* **Problem details**: Identify and copy all lines of the material where the string "down" is found.

* **Records**:
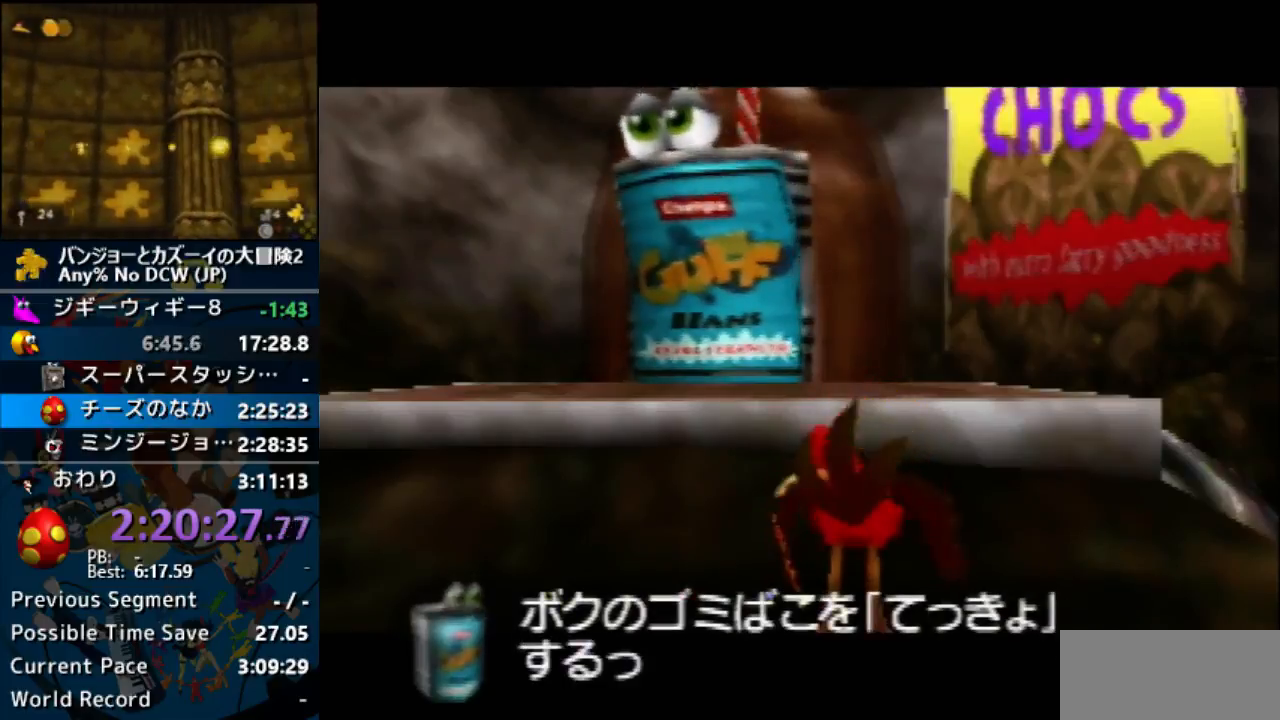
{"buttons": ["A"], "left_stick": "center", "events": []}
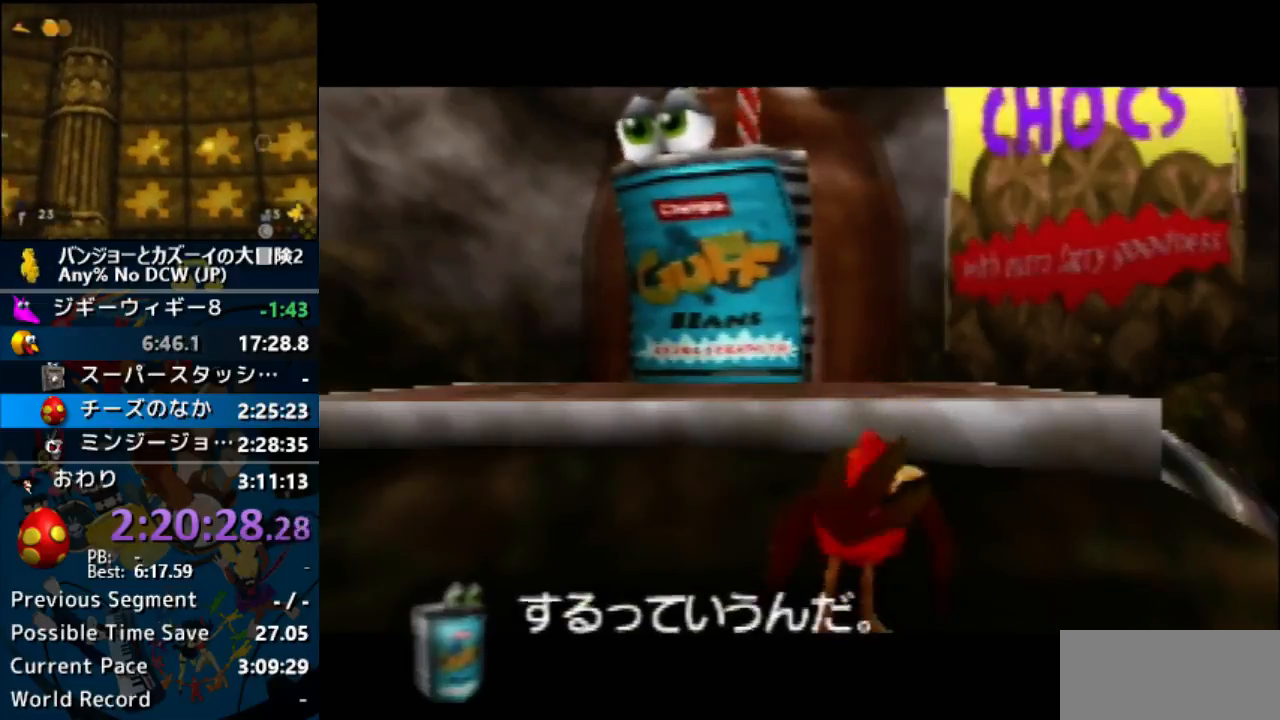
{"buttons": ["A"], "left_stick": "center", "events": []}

==

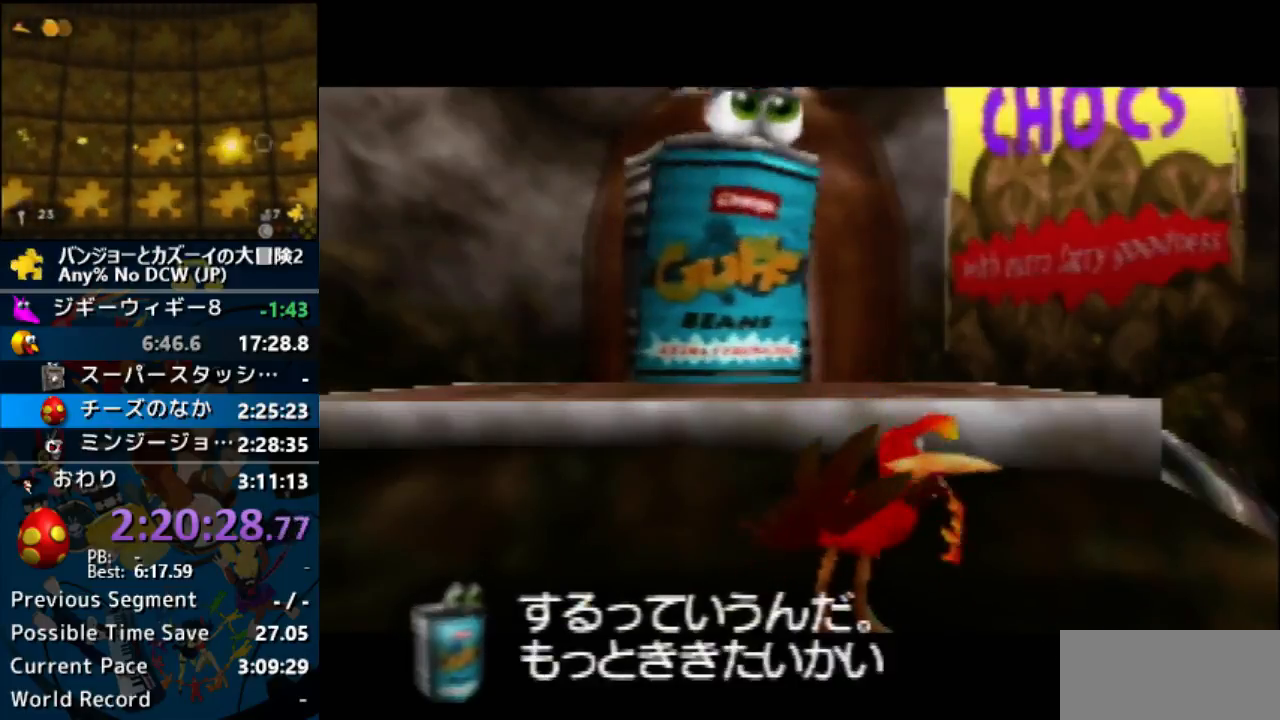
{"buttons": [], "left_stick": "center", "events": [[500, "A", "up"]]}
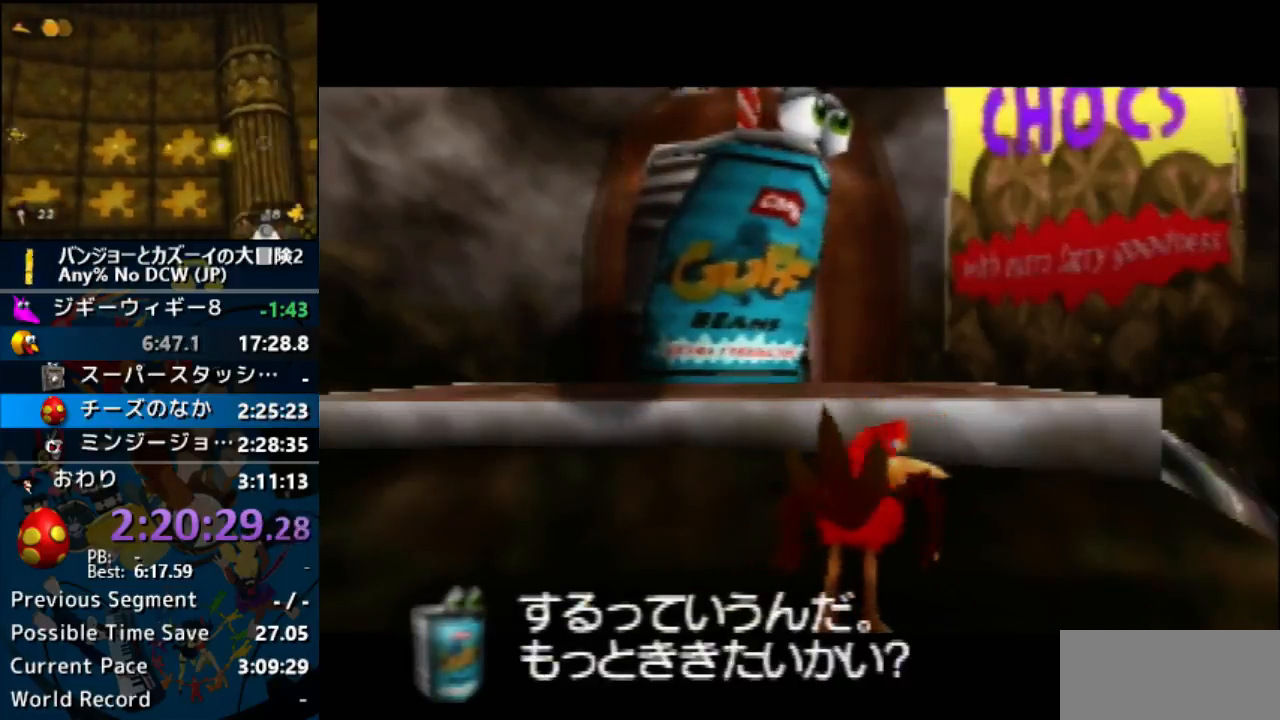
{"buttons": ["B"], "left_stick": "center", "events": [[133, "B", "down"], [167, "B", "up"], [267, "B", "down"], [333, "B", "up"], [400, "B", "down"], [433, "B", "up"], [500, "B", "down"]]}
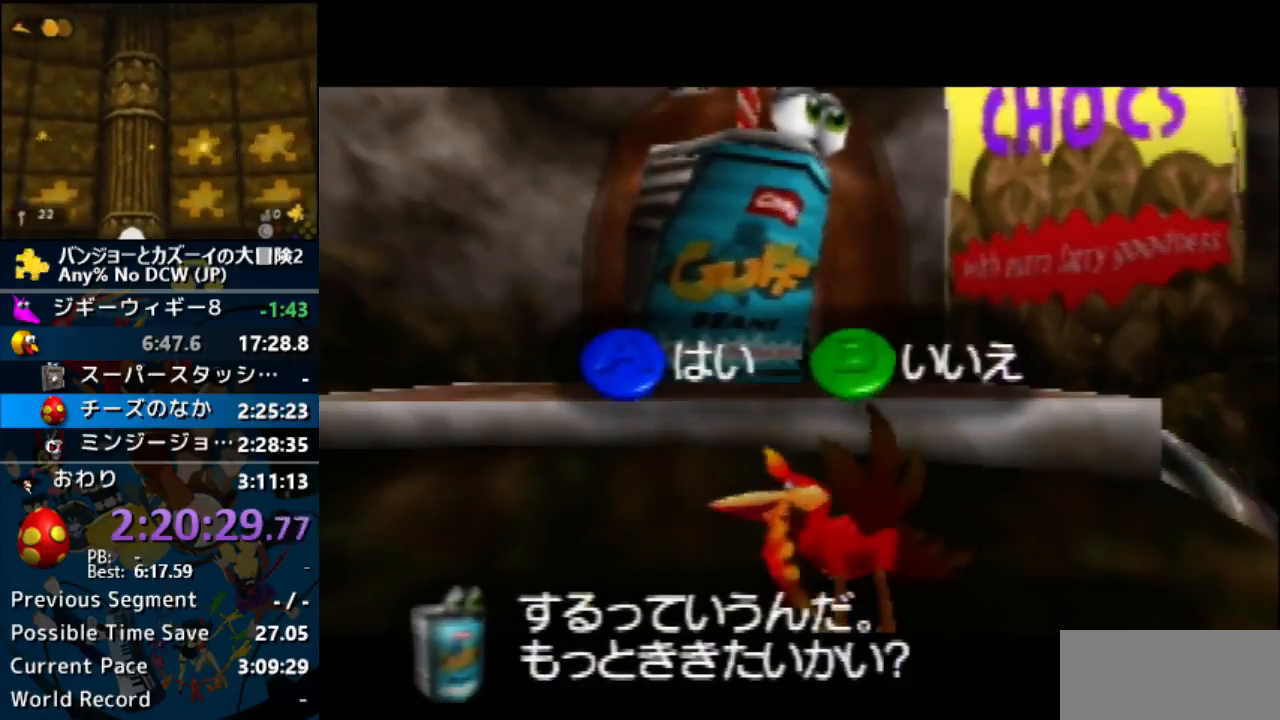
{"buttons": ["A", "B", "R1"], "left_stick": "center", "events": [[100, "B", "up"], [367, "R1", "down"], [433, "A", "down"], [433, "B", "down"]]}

* **Solution for this problem**:
{"buttons": ["B"], "left_stick": "center", "events": [[133, "B", "down"], [167, "B", "up"], [267, "B", "down"], [333, "B", "up"], [400, "B", "down"], [433, "B", "up"], [500, "B", "down"]]}
{"buttons": ["A", "B", "R1"], "left_stick": "center", "events": [[100, "B", "up"], [367, "R1", "down"], [433, "A", "down"], [433, "B", "down"]]}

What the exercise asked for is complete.